Up to 7,000 bodies may be buried on the campus of the University of Mississippi Medical Center.
If you are wondering whose bodies these are, they are former patients of Insane Asylum, the state’s first mental institution that opened in 1855.
Unique Mississippi Resource
Underground radar revealed that the coffins cover 20 acres inside the campus, where officials have intended to build, reported USA Today. But there’s a steep cost they have to face to exhume as well as rebury each body, which is $3,000 each or up to $21 million in total.
For UMMC, there’s a cheaper alternative available, which is to handle the exhumations on their own or at a price of $400,000 every year for eight years at a minimum.
The endeavor would also involve a memorial that will preserve the 7,000 remains and includes a visitors center and a laboratory for studying them and their clothing and coffin remnants.
“It would be a unique resource for Mississippi,” said associate professor Molly Zuckerman, adding it would make the state a national center offering a wealth of historical data on health in pre-modern times, specifically of institutionalized individuals.
The lab, according to Ralph Didlake of the campus’s Center for Bioethics and Medical Humanities, is likely the first of its kind in the United States, covering asylum history from the 1800s to the early 1900s.
Their group, dubbed the Asylum Hill Research Consortium, gathers archeologists, anthropologists, and historians to develop the initiative for an asylum memorial and visitors center.
Revisiting Asylum History
In 1855, the state’s first mental institution was completed after reform personality Dorothea Dix lobbied for the funding of its construction. It took $175,000 for the asylum to become a reality.

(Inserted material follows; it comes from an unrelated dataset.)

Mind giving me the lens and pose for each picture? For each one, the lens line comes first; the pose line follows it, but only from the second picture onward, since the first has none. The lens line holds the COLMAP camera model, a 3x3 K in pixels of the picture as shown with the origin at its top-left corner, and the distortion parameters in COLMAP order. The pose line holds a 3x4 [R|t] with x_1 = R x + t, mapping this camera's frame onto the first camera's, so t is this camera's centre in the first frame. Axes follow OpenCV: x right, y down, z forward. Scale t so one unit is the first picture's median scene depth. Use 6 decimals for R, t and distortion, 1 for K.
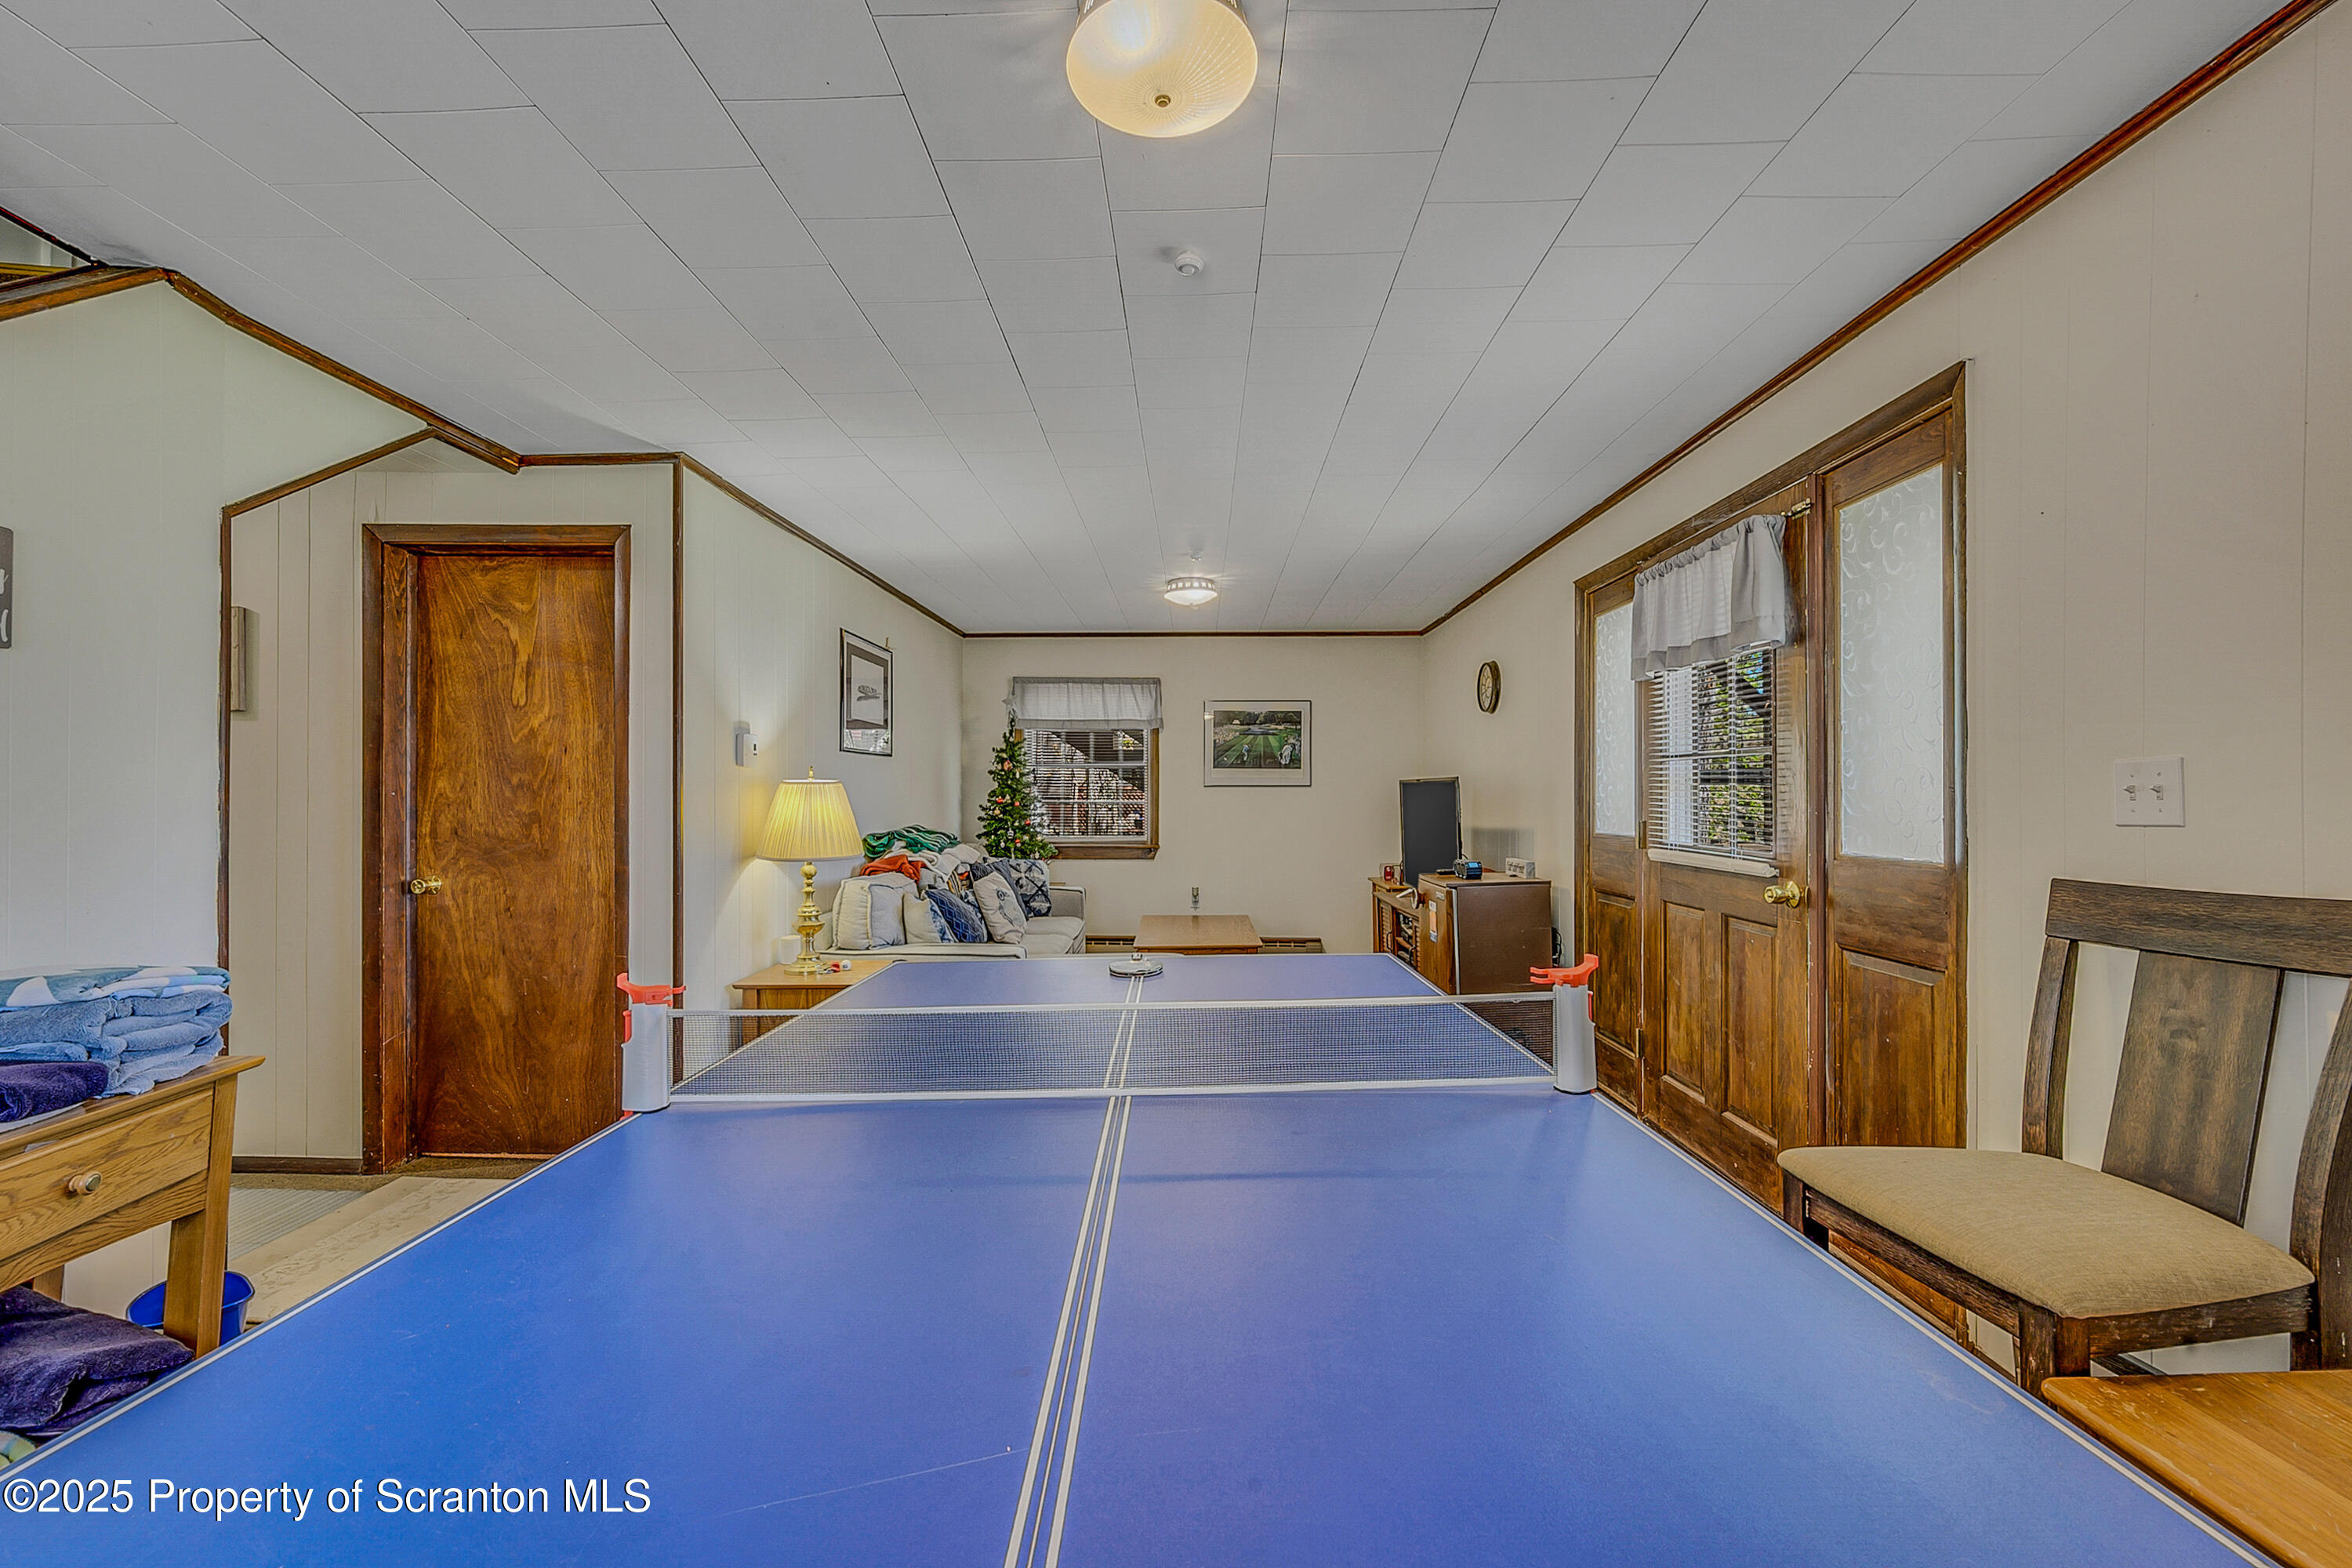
lens RADIAL K [[988.7, 0, 1176.0], [0, 988.7, 784.0], [0, 0, 1]] dist [0.000060, 0.000004]
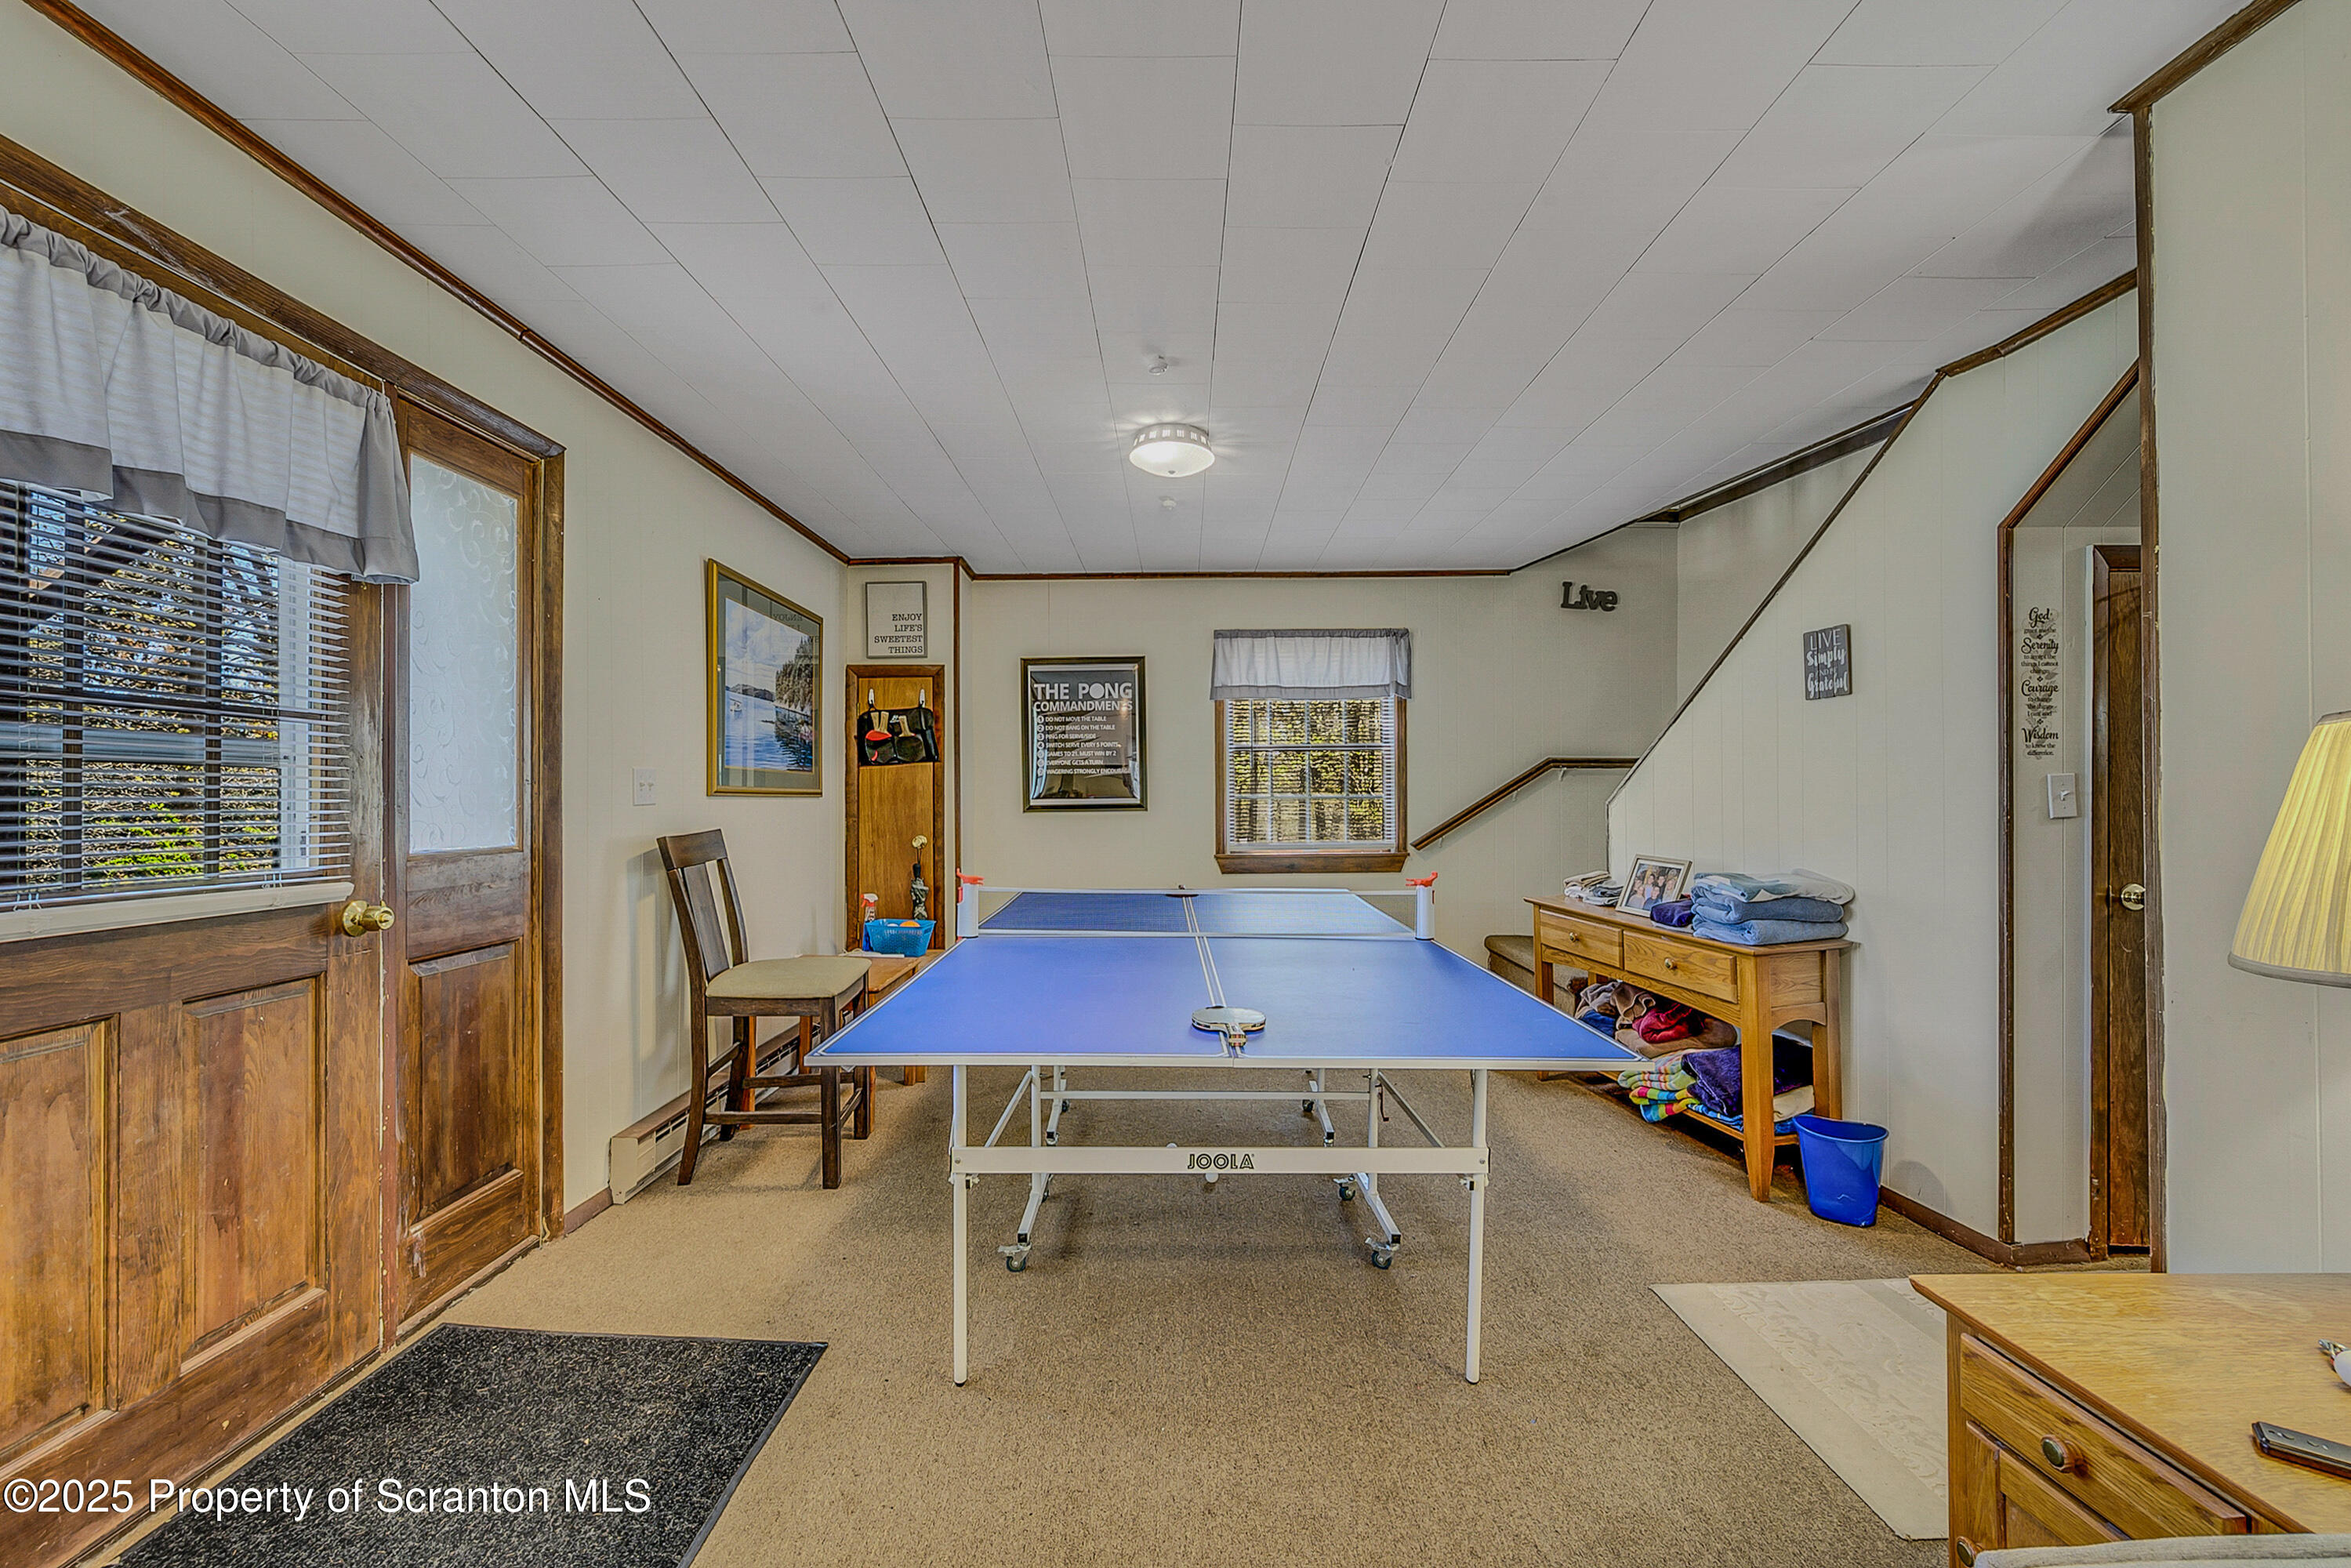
lens RADIAL K [[1041.6, 0, 1175.5], [0, 1041.6, 784.0], [0, 0, 1]] dist [-0.000035, -0.000010]
pose [[-0.999942, 0.005203, -0.009429, 0.006266], [0.005444, 0.999655, -0.025691, 0.014318], [0.009292, -0.025741, -0.999625, 0.737811]]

Prior to the asylum’s existence, there were grave conditions for mental health patients, who were chained and had a sizable number die, according to state board of health chair Luke Lampton.
The center eventually grew to shelter 300 patients and became known as Asylum Hill, where houses, a school, and a Baptist church for former slaves could be found. At its prime, the facility had about 6,000 patients, and employment was aplenty.
Mississippi moved the center in 1935 to its current location, the State Hospital at Whitfield. About 20 years later, UMMC construction started on that very hill.
It was in 2013 when campus officials found 66 coffins while building a road. The following year, they employed underground radar and discovered 1,000 coffins, where the numbers are now estimated to be as high as 7,000.
Didlake sees the project as a responsibility.
“We have inherited these patients. We want to show them care and respectful management,” he said.